- Education: Florida State University
- Occupation: Journalist
- Writing career
- Notable awards: Pulitzer Prize for Investigative Reporting 2016 Insane. Invisible. In Danger – co-author ; Gerald Loeb Award for Investigative 2017 Allegiant Air – co-author ; Gerald Loeb Award for Investigative 2023 Profit, Pain, and Private Equity – co-author ;

= Anthony Cormier =

American journalist

Anthony Cormier is an American journalist with Bloomberg News and formerly with BuzzFeed News, the Tampa Bay Times and the Sarasota Herald-Tribune. Cormier was a co-recipient of the 2016 Pulitzer Prize for Investigative Reporting.

==Early life==
Cormier graduated from Florida State University in 2000 with a degree in creative writing.

==Career==
Working at the Sarasota Herald-Tribune, Cormier and Matt Doug exposed how Florida police officers with multiple complaints and crimes were able to keep their jobs. Their series of reports, "Unfit for Duty", earned them the 2011 "Print/Online – Small" award from Investigative Reporters and Editors (IRE), and the Herald-Tribune the 2012 EPPY award for Best Investigative/Enterprise Feature on a Website with under 1 million unique monthly visitors.

His investigative work with Michael Braga led to a series of reports on how Florida bankers illegally looted their banks during the real estate boom. The series, "Breaking the Banks", led to lawsuits by the Federal Deposit Insurance Corporation and indictments against three bankers. Cormier and Braga received the 2013 "Print/Online – Small" award for the series from IRE, and the 2013 Best in Business award from the Society for Advancing Business Editing and Writing.

Cormier joined the Tampa Bay Times in 2015. Cormier received the 2016 Pulitzer Prize for Investigative Reporting together with Leonora LaPeter Anton, also of the Times, and Braga, who was still with the Sarasota Hearald-Tribune. Their series of reports, "Insane. Invisible. In danger.", detailed the devastating effects of recurring deep budget cuts in the Florida mental health system. The fallout from the series led to an increase in state appropriations and new legislation aimed at fixing systemic problems.

Cormier earned the 2017 Gerald Loeb Award for Investigative business journalism for "Allegiant Air".

Cormier joined the BuzzFeed News Investigative Unit in early 2017. He received a second Investigative Gerald Loeb Award in 2023 for "Profit, Pain, and Private Equity".

== Controversies ==
On 18 January 2019, Cormier co-authored an explosive report that alleged Donald Trump directed his personal lawyer Michael D. Cohen to lie to Congress about the Moscow tower project, a construction deal at the heart of an investigation by the special counsel Robert Mueller. The report attracted attention because such an action by Trump would constitute a felony. Democratic congressmen publicly mused impeachment.

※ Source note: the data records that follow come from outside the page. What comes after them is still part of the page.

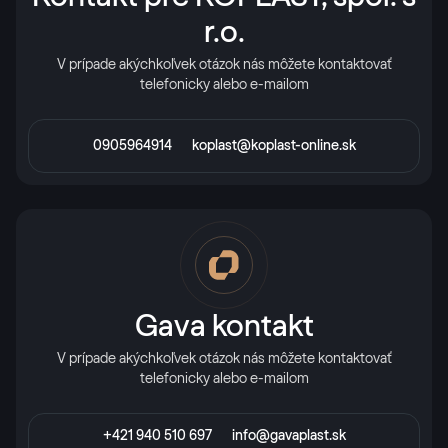
r.o.
V prípade akýchkoľvek otázok nás môžete kontaktovať
telefonicky alebo e-mailom
0905964914
koplast@koplast-online.sk
Gava kontakt
V prípade akýchkoľvek otázok nás môžete kontaktovať
telefonicky alebo e-mailom
+421 940 510 697
info@gavaplast.sk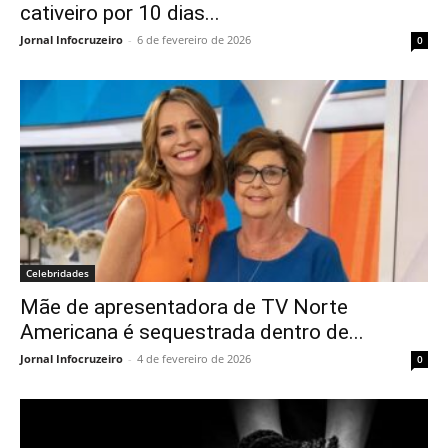
cativeiro por 10 dias...
Jornal Infocruzeiro
-
6 de fevereiro de 2026
0
Celebridades
Mãe de apresentadora de TV Norte
Americana é sequestrada dentro de...
Jornal Infocruzeiro
-
4 de fevereiro de 2026
0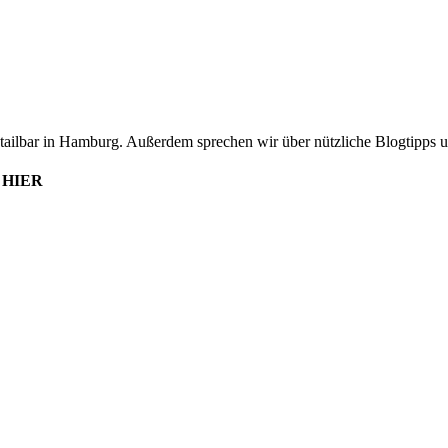
ktailbar in Hamburg. Außerdem sprechen wir über nützliche Blogtipps 
r
HIER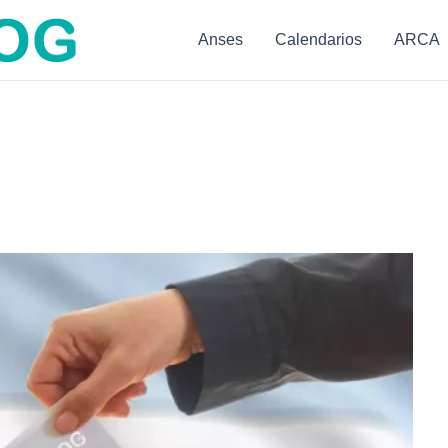
Anses
Calendarios
ARCA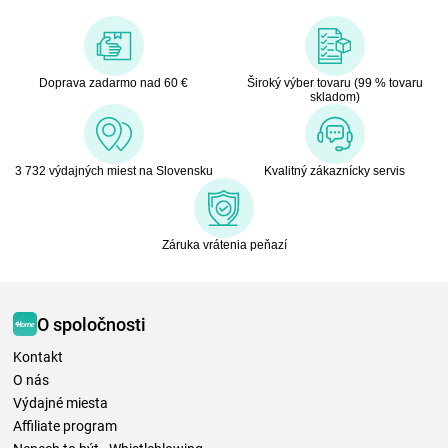
Doprava zadarmo nad 60 €
Široký výber tovaru (99 % tovaru
skladom)
3 732 výdajných miest na Slovensku
Kvalitný zákaznícky servis
Záruka vrátenia peňazí
O spoločnosti
Kontakt
O nás
Výdajné miesta
Affiliate program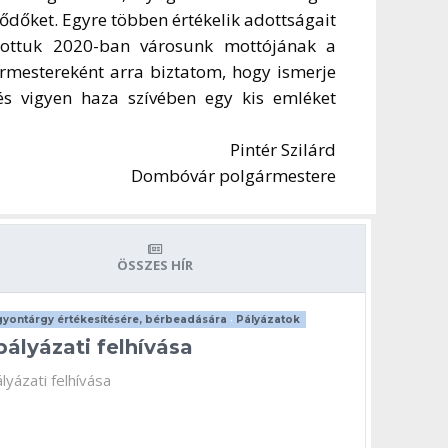
ődőket. Egyre többen értékelik adottságait
sztottuk 2020-ban városunk mottójának a
rmestereként arra biztatom, hogy ismerje
 és vigyen haza szívében egy kis emléket
Pintér Szilárd
Dombóvár polgármestere
ÖSSZES HÍR
yontárgy értékesítésére, bérbeadására
•
Pályázatok
pályázati felhívása
lyázati felhívása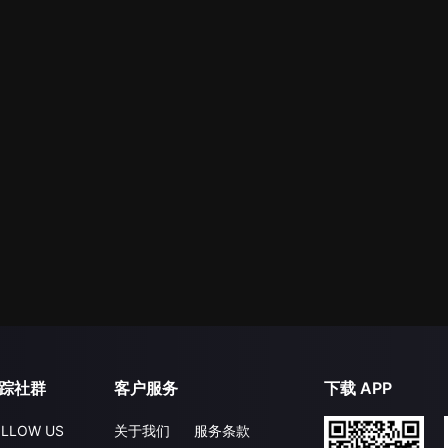
踪社群
客户服务
下载 APP
LLOW US
关于我们
服务条款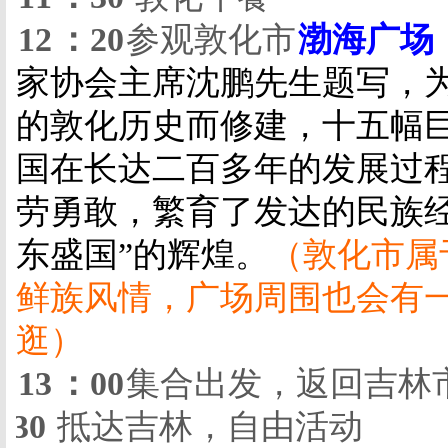
12
：
20
参观敦化市
渤海广场
家协会主席沈鹏先生题写，
的敦化历史而修建，
十五幅
国在长达二百多年的发展过
劳勇敢，繁育了发达的民族
东盛国”的辉煌。
（敦化市属
鲜族风情，广场周围也会有
逛）
13
：
00
集合出发，返回吉林
：
30
抵达吉林，自由活动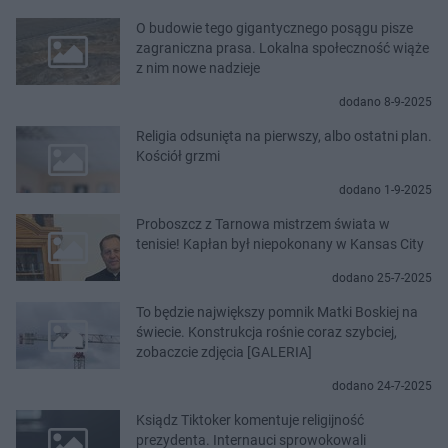
O budowie tego gigantycznego posągu pisze
zagraniczna prasa. Lokalna społeczność wiąże
z nim nowe nadzieje
dodano 8-9-2025
Religia odsunięta na pierwszy, albo ostatni plan.
Kościół grzmi
dodano 1-9-2025
Proboszcz z Tarnowa mistrzem świata w
tenisie! Kapłan był niepokonany w Kansas City
dodano 25-7-2025
To będzie największy pomnik Matki Boskiej na
świecie. Konstrukcja rośnie coraz szybciej,
zobaczcie zdjęcia [GALERIA]
dodano 24-7-2025
Ksiądz Tiktoker komentuje religijność
prezydenta. Internauci sprowokowali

The report came under scrutiny, however, after Mueller broke precedent by issuing a denial and other news organisations were unable to corroborate the findings with reports of their own.

On April 5, 2019, Cormier co-authored a story that was presented as an update to the January 2019 story. The April story referenced a 12-page memo submitted by Cohen's legal counsel to Congress that said President Trump "encouraged Cohen to lie and say all Moscow Tower project contacts ended as of January 31, 2016 using 'code' language." Subsequently, on April 18, 2019, the original Cohen report was updated to state that the "Mueller report found that Trump did not direct Michael Cohen to lie."

Comier joined Bloomberg News in 2022.